### DOCUMENT SECTION ###

Adam and I left around ten-thirty, since Adam had to work in the morning. We wished we could have stayed longer. It was marvelous. My goodbye hug with Mandi was shorter than I'd wanted it to be. Thank you, Mandi and Toby, for an amazing night. We will be seeing you again.

Also, while working with various tools to carve pumpkins with, Adam stabbed himself in the hand with a nail. His right hand will be hurting for a while. Beyond that, the excitement was minimal.

Also, I am still in a flare. I hid it well all day yesterday, but now I am making the sadface quite a bit. This too shall pass.
brightlotusmoon: (Default)
I love October, but I don't love the chilly weather and how the drops in temperature cause Raynaud's Syndrome flare-ups, and I especially don't love the bombardment of horror movies, horror music and horror themes in general. I have nightmares about homicidal half-dead creatures frequently. When Adam isn't home I sleep with one of the bathroom lights on.
Halloween can be about horror, but for me Samhain is about death and life, and the connections between the living and the dead, and the harvest, and the turning of the season, and great feasts with bonfires, and apple magic, and dreaming stones, and meditation, and spices.

### EXTRACTED RECORDS ###

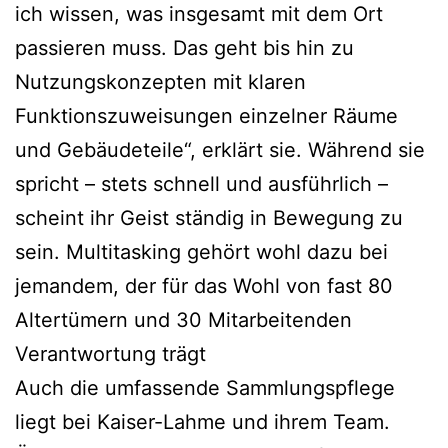
ich wissen, was insgesamt mit dem Ort
passieren muss. Das geht bis hin zu
Nutzungskonzepten mit klaren
Funktionszuweisungen einzelner Räume
und Gebäudeteile“, erklärt sie. Während sie
spricht – stets schnell und ausführlich –
scheint ihr Geist ständig in Bewegung zu
sein. Multitasking gehört wohl dazu bei
jemandem, der für das Wohl von fast 80
Altertümern und 30 Mitarbeitenden
Verantwortung trägt
Auch die umfassende Sammlungspflege
liegt bei Kaiser-Lahme und ihrem Team.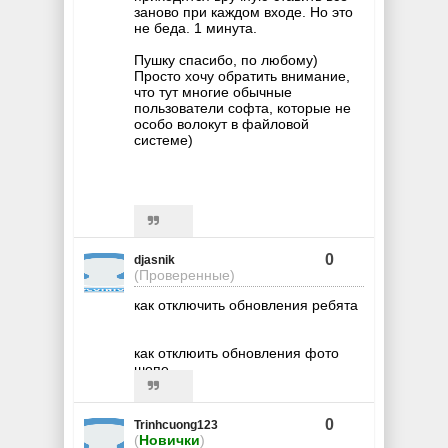
заново при каждом входе. Но это
не беда. 1 минута.
Пушку спасибо, по любому)
Просто хочу обратить внимание,
что тут многие обычные
пользователи софта, которые не
особо волокут в файловой
системе)
0
djasnik
(Проверенные)
как отключить обновления ребята
как отклюить обновления фото
шопе
0
Trinhcuong123
(
Новички
)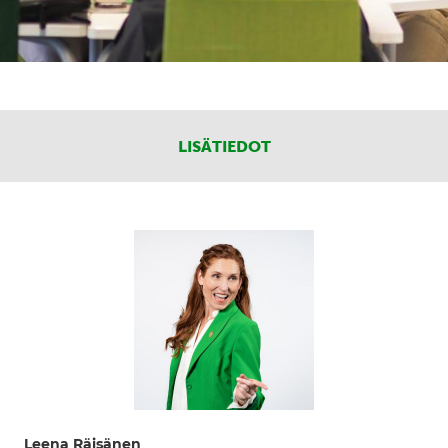
LISÄTIEDOT
Leena Räisänen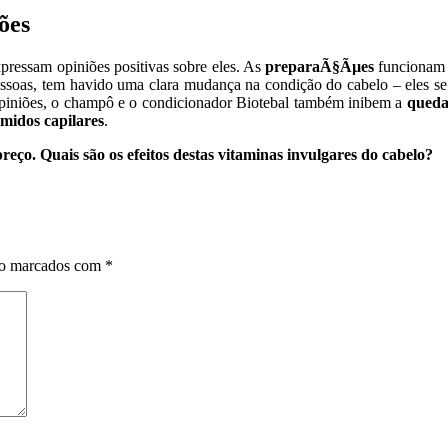
ões
ressam opiniões positivas sobre eles. As
preparaÃ§Ãµes
funcionam 
soas, tem havido uma clara mudança na condição do cabelo – eles se to
piniões, o champô e o condicionador Biotebal também inibem a
queda
midos capilares
.
preço. Quais são os efeitos destas vitaminas invulgares do cabelo?
ão marcados com
*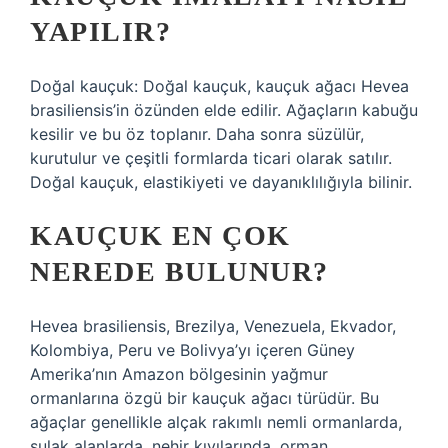
YAPILIR?
Doğal kauçuk: Doğal kauçuk, kauçuk ağacı Hevea
brasiliensis’in özünden elde edilir. Ağaçların kabuğu
kesilir ve bu öz toplanır. Daha sonra süzülür,
kurutulur ve çeşitli formlarda ticari olarak satılır.
Doğal kauçuk, elastikiyeti ve dayanıklılığıyla bilinir.
KAUÇUK EN ÇOK
NEREDE BULUNUR?
Hevea brasiliensis, Brezilya, Venezuela, Ekvador,
Kolombiya, Peru ve Bolivya’yı içeren Güney
Amerika’nın Amazon bölgesinin yağmur
ormanlarına özgü bir kauçuk ağacı türüdür. Bu
ağaçlar genellikle alçak rakımlı nemli ormanlarda,
sulak alanlarda, nehir kıyılarında, orman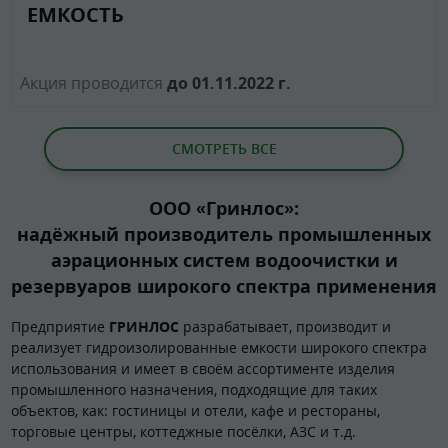
ЕМКОСТЬ
Акция проводится
до 01.11.2022 г.
СМОТРЕТЬ ВСЕ
ООО «Гринлос»:
надёжный производитель промышленных
аэрационных систем водоочистки и
резервуаров широкого спектра применения
Предприятие
ГРИНЛОС
разрабатывает, производит и
реализует гидроизолированные емкости широкого спектра
использования и имеет в своём ассортименте изделия
промышленного назначения, подходящие для таких
объектов, как: гостиницы и отели, кафе и рестораны,
торговые центры, коттеджные посёлки, АЗС и т.д.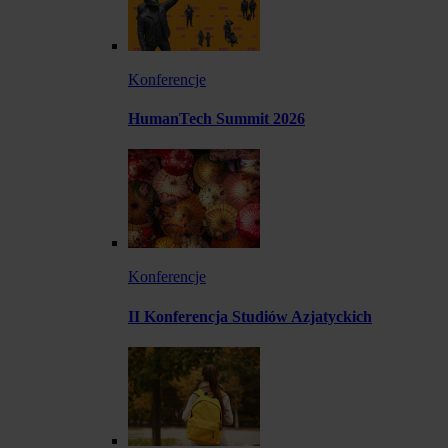
Konferencje
HumanTech Summit 2026
Konferencje
II Konferencja Studiów Azjatyckich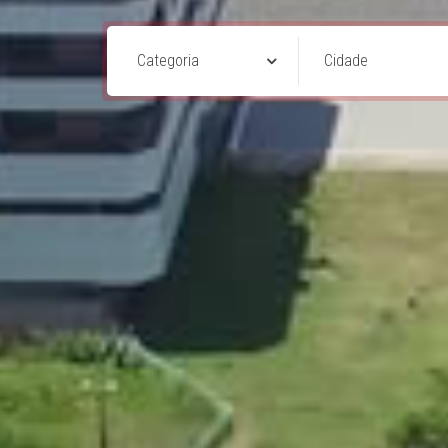
Categoria
Cidade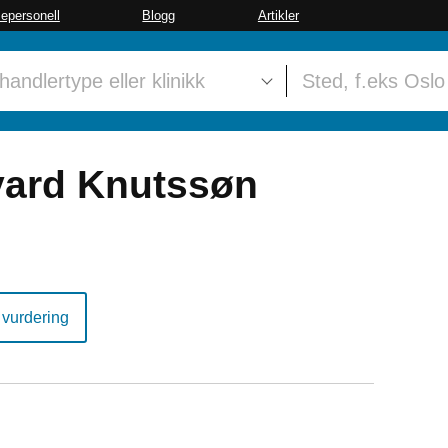
sepersonell
Blogg
Artikler
vard Knutssøn
 vurdering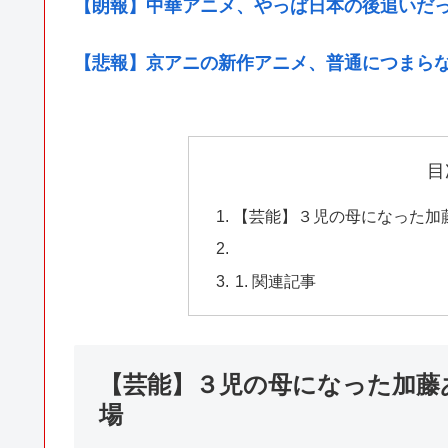
【朗報】中華アニメ、やっぱ日本の後追いだ
【悲報】京アニの新作アニメ、普通につまら
目
【芸能】３児の母になった加
関連記事
【芸能】３児の母になった加藤
場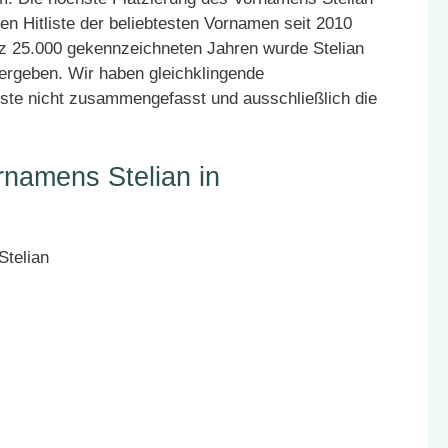
en Hitliste der beliebtesten Vornamen seit 2010
atz 25.000 gekennzeichneten Jahren wurde Stelian
vergeben. Wir haben gleichklingende
ste nicht zusammengefasst und ausschließlich die
rnamens Stelian in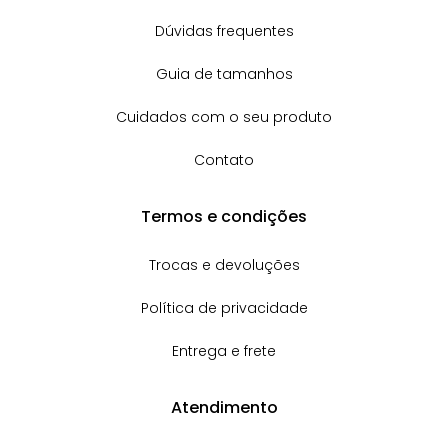
Dúvidas frequentes
Guia de tamanhos
Cuidados com o seu produto
Contato
Termos e condições
Trocas e devoluções
Política de privacidade
Entrega e frete
Atendimento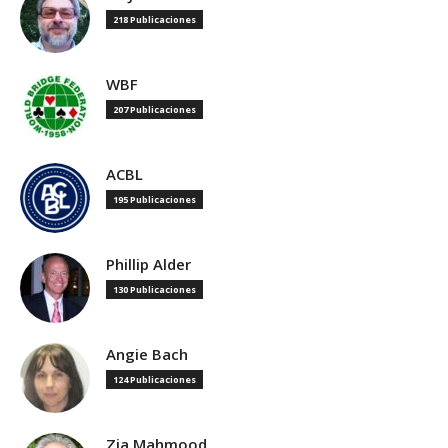
218 Publicaciones
WBF
207 Publicaciones
ACBL
195 Publicaciones
Phillip Alder
130 Publicaciones
Angie Bach
124 Publicaciones
Zia Mahmood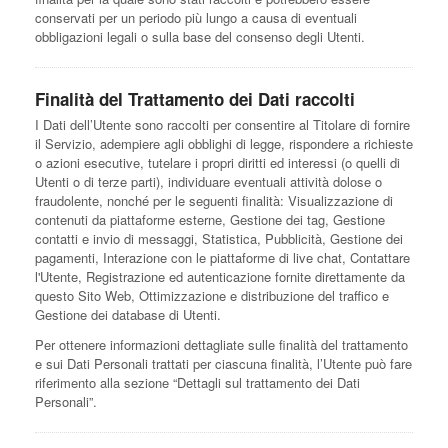
conservati per un periodo più lungo a causa di eventuali
obbligazioni legali o sulla base del consenso degli Utenti.
Finalità del Trattamento dei Dati raccolti
I Dati dell’Utente sono raccolti per consentire al Titolare di fornire
il Servizio, adempiere agli obblighi di legge, rispondere a richieste
o azioni esecutive, tutelare i propri diritti ed interessi (o quelli di
Utenti o di terze parti), individuare eventuali attività dolose o
fraudolente, nonché per le seguenti finalità: Visualizzazione di
contenuti da piattaforme esterne, Gestione dei tag, Gestione
contatti e invio di messaggi, Statistica, Pubblicità, Gestione dei
pagamenti, Interazione con le piattaforme di live chat, Contattare
l'Utente, Registrazione ed autenticazione fornite direttamente da
questo Sito Web, Ottimizzazione e distribuzione del traffico e
Gestione dei database di Utenti.
Per ottenere informazioni dettagliate sulle finalità del trattamento
e sui Dati Personali trattati per ciascuna finalità, l’Utente può fare
riferimento alla sezione “Dettagli sul trattamento dei Dati
Personali”.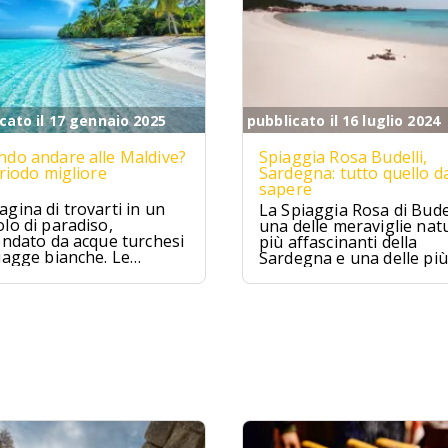
cato il 17 gennaio 2025
pubblicato il 16 luglio 2024
do andare alle Maldive?
Spiaggia Rosa Budelli,
eriodo migliore
Sardegna: tutto quello d
sapere
gina di trovarti in un
La Spiaggia Rosa di Budel
lo di paradiso,
una delle meraviglie natu
ondato da acque turchesi
più affascinanti della
iagge bianche. Le
Sardegna e una delle più
ive sono proprio
famose d'Italia. Situata
to, un sogno che si
nell'Arcipelago della
ra per chi cerca relax e
Maddalena, questa spia
izzico di avventura.
è famosa per la sua sab
rosa unica al mondo.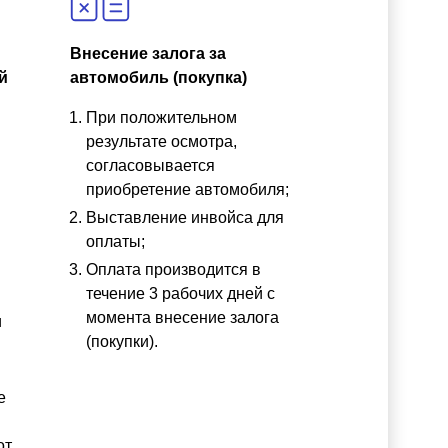
Внесение залога за
й
автомобиль (покупка)
При положительном
результате осмотра,
согласовывается
приобретение автомобиля;
Выставление инвойса для
оплаты;
Оплата производится в
течение 3 рабочих дней с
момента внесение залога
и
(покупки).
е
от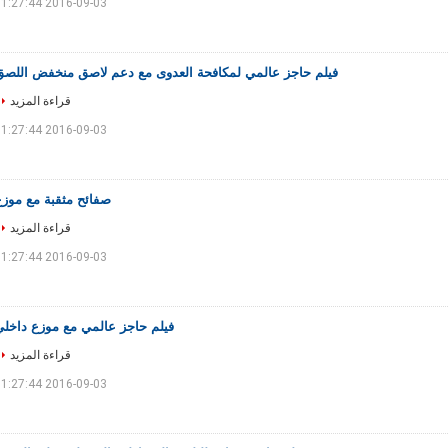
2016-09-03 11:27:44
فيلم حاجز عالمي لمكافحة العدوى مع دعم لاصق منخفض اللصق
قراءة المزيد
2016-09-03 11:27:44
صفائح مثقبة مع موزع
قراءة المزيد
2016-09-03 11:27:44
فيلم حاجز عالمي مع موزع داخلي
قراءة المزيد
2016-09-03 11:27:44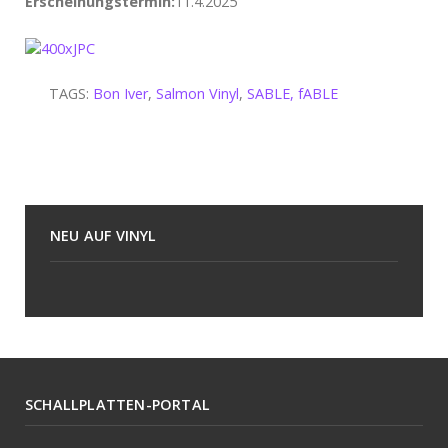
Erscheinungstermin:
11.4.2025
TAGS:
Bon Iver
,
Salmon Vinyl
,
SABLE, fABLE
NEU AUF VINYL
SCHALLPLATTEN-PORTAL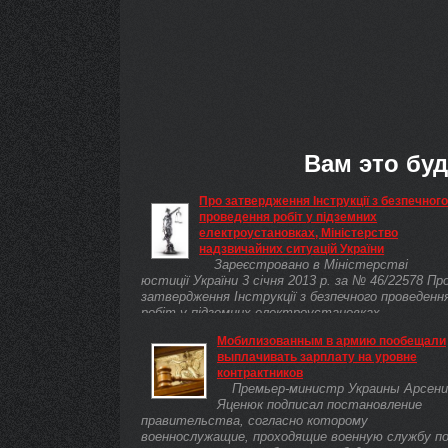
Вам это буд
Про затвердження Інструкції з безпечног
проведення робіт у підземних
електроустановках, Міністерство
надзвичайних ситуацій України
Зареєстровано в Міністерстві
юстиції України 3 січня 2013 р. за № 46/22578 Пр
затвердження Інструкції з безпечного проведенн
робіт у підземних електроустановках
Мобилизованным в армию пообещали
выплачивать зарплату на уровне
контрактников
Премьер-министр Украины Арсени
Яценюк подписал постановление
правительства, согласно которому
военнослужащие, проходящие военную службу п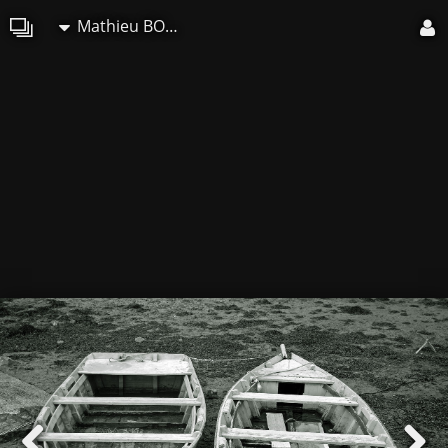
Mathieu BOUCHER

###

_TASK ITEM:_ Write out the journal post word for word, starting at "I love October, but" and ending at "meditation, and spices.".

_YOUR SOLUTION:_
I love October, but I don't love the chilly weather and how the drops in temperature cause Raynaud's Syndrome flare-ups, and I especially don't love the bombardment of horror movies, horror music and horror themes in general. I have nightmares about homicidal half-dead creatures frequently. When Adam isn't home I sleep with one of the bathroom lights on.
Halloween can be about horror, but for me Samhain is about death and life, and the connections between the living and the dead, and the harvest, and the turning of the season, and great feasts with bonfires, and apple magic, and dreaming stones, and meditation, and spices.